Once upon a honeymoon I went to Napa. I was never much of a wine drinker, but at 29, I started to step out of the box, and try the good stuff. (Or at least the better stuff.) Andy and I considered it our thing, since neither of us had really learned to appreciate it in our previous marriages.
We started with a Coppola Merlot, and at the time I thought it was wonderful. (Now, it’s an instant headache and I can barely look at the bottle without having a flashback to a bad hangover, or two.) Then we began to explore others and became regulars at Mt. Carmel Wine and Spirits. There was an Italian wine we loved, I cannot remember the name now but I’m sure he will, and we bought a case of it. When the vintage was sold out, I was devastated.
For our honeymoon we went to Napa. We stayed at a B and B called The Pink Mansion. I can close my eyes and instantly recall everything about it. It was the best trip ever. Champagne at breakfast, wine tasting by 10, nap at 3, and then fabulous dinners to follow. Only in Napa is it okay to have a slight buzz by 11 a.m…
We went to a small winery, Vincent Arroyo, and there we purchased a case to be shipped back home. After that our rule was buy one everyday wine at the vineyards we liked, and one special vintage bottle. By the time we were going home we had 48 bottles to ship back and it became apparent I would need a fabulous wine rack to hold them all in.
Our favorite day was when we ventured over to Healdsburg and the Alexander Valley. Napa is basically two main roads, I think, and some smaller roads in between. There are big names and fancy wineries that put on their shows. (Most of their stuff is tolerable, the special bottles worth trying.) Healdsburg was much more quaint. We would see a sign for a no name winery and drive along a curvy road to be greeted by friendly vineyard owners and fabulous wines. Then we stumbled upon Dry Creek,
I remember the sampling bar, the smell of the first pour. It was love at first taste. We tried several varietals and loved them all with the exception of the Chardonnay. (Not a chard fan at all.) We purchased a bunch and joined their wine club. Two new bottles would arrive every two months or so and we loved them all. We saved many of them for special occasions, Thanksgiving or Christmas. Eventually we cancelled the membership, diapers for twins were expensive, and Dry Creek became a fond memory. In Connecticut very few stores carried any of their wines, and if they did, they were the lower end bottles.

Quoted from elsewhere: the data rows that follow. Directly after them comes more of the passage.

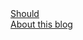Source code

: <div class="sidelinks">
  <a href="/blog/should/">Should</a><br>
  <a href="/blog/thisblog/">About this blog</a><br>
</div>
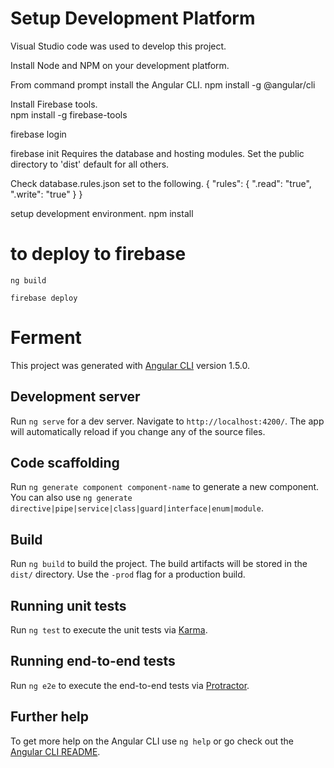 # Setup Development Platform

Visual Studio code was used to develop this project. 

Install Node and NPM  on your development platform.

From command prompt install the Angular CLI. 
npm install -g @angular/cli

Install Firebase tools.  
npm install -g firebase-tools

firebase login

firebase init
Requires the database and hosting modules.
Set the public directory to 'dist' 
default for all others.  

Check database.rules.json 
set to the following. 
{
  "rules": {
    ".read": "true",
    ".write": "true"
  }
}


setup development environment.
npm install 

# to deploy to firebase
    ng build

    firebase deploy

# Ferment

This project was generated with [Angular CLI](https://github.com/angular/angular-cli) version 1.5.0.

## Development server

Run `ng serve` for a dev server. Navigate to `http://localhost:4200/`. The app will automatically reload if you change any of the source files.

## Code scaffolding

Run `ng generate component component-name` to generate a new component. You can also use `ng generate directive|pipe|service|class|guard|interface|enum|module`.

## Build

Run `ng build` to build the project. The build artifacts will be stored in the `dist/` directory. Use the `-prod` flag for a production build.

## Running unit tests

Run `ng test` to execute the unit tests via [Karma](https://karma-runner.github.io).

## Running end-to-end tests

Run `ng e2e` to execute the end-to-end tests via [Protractor](http://www.protractortest.org/).

## Further help

To get more help on the Angular CLI use `ng help` or go check out the [Angular CLI README](https://github.com/angular/angular-cli/blob/master/README.md).
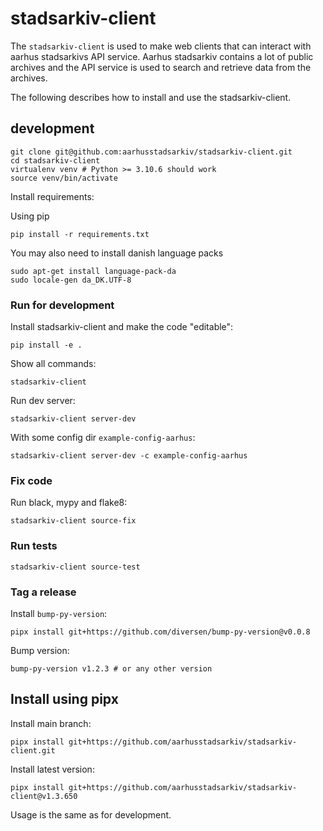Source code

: # stadsarkiv-client

The `stadsarkiv-client` is used to make web clients 
that can interact with aarhus stadsarkivs API service. Aarhus stadsarkiv
contains a lot of public archives and the API service is used to search
and retrieve data from the archives.

The following describes how to install and use the stadsarkiv-client.

## development

    git clone git@github.com:aarhusstadsarkiv/stadsarkiv-client.git
    cd stadsarkiv-client
    virtualenv venv # Python >= 3.10.6 should work
    source venv/bin/activate

Install requirements:

Using pip

    pip install -r requirements.txt

You may also need to install danish language packs

    sudo apt-get install language-pack-da
    sudo locale-gen da_DK.UTF-8

### Run for development

Install stadsarkiv-client and make the code "editable":

    pip install -e .

Show all commands: 

    stadsarkiv-client

Run dev server:

    stadsarkiv-client server-dev

With some config dir `example-config-aarhus`: 

    stadsarkiv-client server-dev -c example-config-aarhus

### Fix code

Run black, mypy and flake8:

    stadsarkiv-client source-fix

### Run tests

    stadsarkiv-client source-test

### Tag a release

Install `bump-py-version`:

    pipx install git+https://github.com/diversen/bump-py-version@v0.0.8

Bump version:

    bump-py-version v1.2.3 # or any other version

## Install using pipx

Install main branch: 
    
    pipx install git+https://github.com/aarhusstadsarkiv/stadsarkiv-client.git

Install latest version: 
<!-- LATEST-VERSION-PIPX -->
	pipx install git+https://github.com/aarhusstadsarkiv/stadsarkiv-client@v1.3.650

Usage is the same as for development.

Well, now it’s just me, many miles away from Connecticut but closer to Napa. Recently I started to notice that many of the liquor stores carry a wide variety of Dry Creek wines. The other night I splurged and bought one I would no longer consider an everyday wine, and immediately it invoked the memories of that trip, the tastes, smells and the scenery came flooding back. I snapped a picture and sent it to Andy to make him jealous, and he was. Next time I go back home I will bring him a bottle or two.
I like wine. It is better when shared with someone else. I’m a slow sipper, one glass a night, perhaps two…more if my mother is egging me on. If you’ve never been to Napa, I say skip it and stay in Sonoma or Healdsburg and just do Napa for a day. Don’t order a case from Vincent Arroyo. None of the bottles that were shipped were drinkable, but they looked fabulous on the sixty bottle wine rack I ordered from California to house my new passion.